───── Data to use
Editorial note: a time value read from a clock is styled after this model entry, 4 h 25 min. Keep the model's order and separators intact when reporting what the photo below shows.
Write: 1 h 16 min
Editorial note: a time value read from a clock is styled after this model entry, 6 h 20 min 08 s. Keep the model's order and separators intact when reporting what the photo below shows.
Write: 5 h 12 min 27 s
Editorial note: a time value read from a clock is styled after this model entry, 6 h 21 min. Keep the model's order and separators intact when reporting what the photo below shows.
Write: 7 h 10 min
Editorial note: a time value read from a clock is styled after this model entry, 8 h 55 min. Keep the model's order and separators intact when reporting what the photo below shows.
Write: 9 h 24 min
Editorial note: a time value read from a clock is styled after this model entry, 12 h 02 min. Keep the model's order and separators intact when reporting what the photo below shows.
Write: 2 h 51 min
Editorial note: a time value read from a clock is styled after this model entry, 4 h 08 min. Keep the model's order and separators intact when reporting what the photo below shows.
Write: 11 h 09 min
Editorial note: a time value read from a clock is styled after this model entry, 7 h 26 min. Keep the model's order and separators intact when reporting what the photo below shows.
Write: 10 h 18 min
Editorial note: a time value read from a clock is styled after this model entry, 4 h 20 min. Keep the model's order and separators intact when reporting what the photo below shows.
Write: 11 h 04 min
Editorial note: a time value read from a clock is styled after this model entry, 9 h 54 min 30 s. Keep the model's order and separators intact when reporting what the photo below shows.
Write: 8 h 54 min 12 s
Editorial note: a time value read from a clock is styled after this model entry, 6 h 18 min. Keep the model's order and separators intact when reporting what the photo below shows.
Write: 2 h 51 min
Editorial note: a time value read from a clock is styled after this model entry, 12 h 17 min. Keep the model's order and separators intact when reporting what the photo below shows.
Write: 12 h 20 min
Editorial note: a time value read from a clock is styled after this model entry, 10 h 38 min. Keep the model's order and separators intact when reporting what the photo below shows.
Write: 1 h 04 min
──────────
───── Data to use
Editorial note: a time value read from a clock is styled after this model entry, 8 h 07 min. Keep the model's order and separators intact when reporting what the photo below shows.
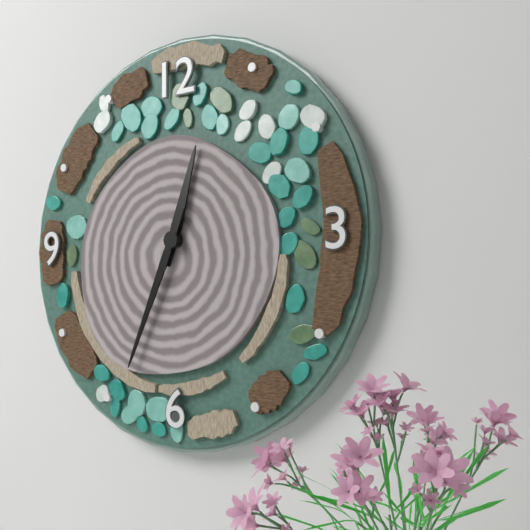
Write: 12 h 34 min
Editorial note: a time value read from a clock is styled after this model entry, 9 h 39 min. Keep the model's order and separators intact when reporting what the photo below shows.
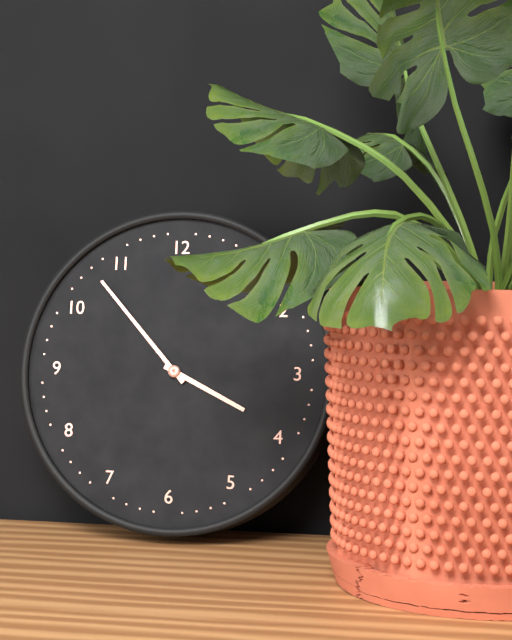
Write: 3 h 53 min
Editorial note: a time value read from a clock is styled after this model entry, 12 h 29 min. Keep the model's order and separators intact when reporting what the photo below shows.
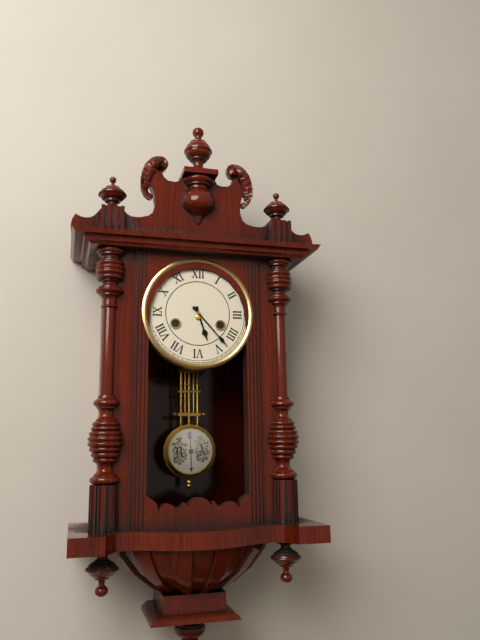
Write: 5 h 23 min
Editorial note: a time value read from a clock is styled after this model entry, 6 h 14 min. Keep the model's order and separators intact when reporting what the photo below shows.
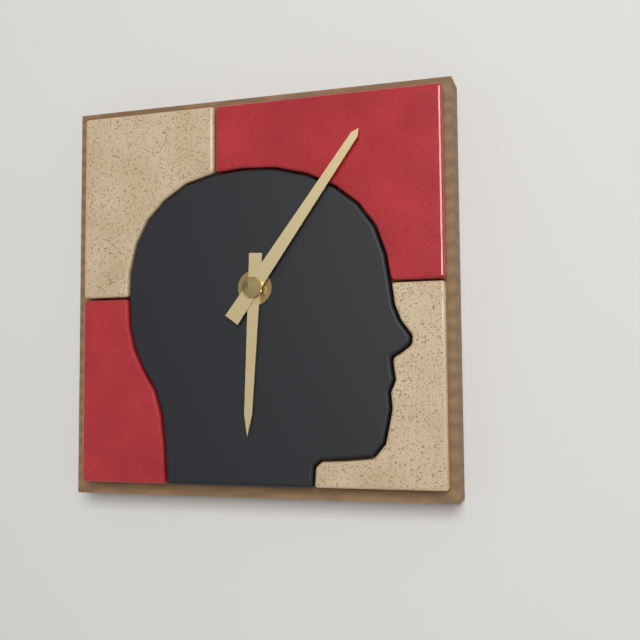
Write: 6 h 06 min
──────────
Recast the lines of the listing above as a JSON list of strings, one string per line. Start at the line containing "model entry, 7" and stop after the line containing "Write: 10 h 18 min".

◆ Response below:
[
  "Editorial note: a time value read from a clock is styled after this model entry, 7 h 26 min. Keep the model's order and separators intact when reporting what the photo below shows.",
  "Write: 10 h 18 min"
]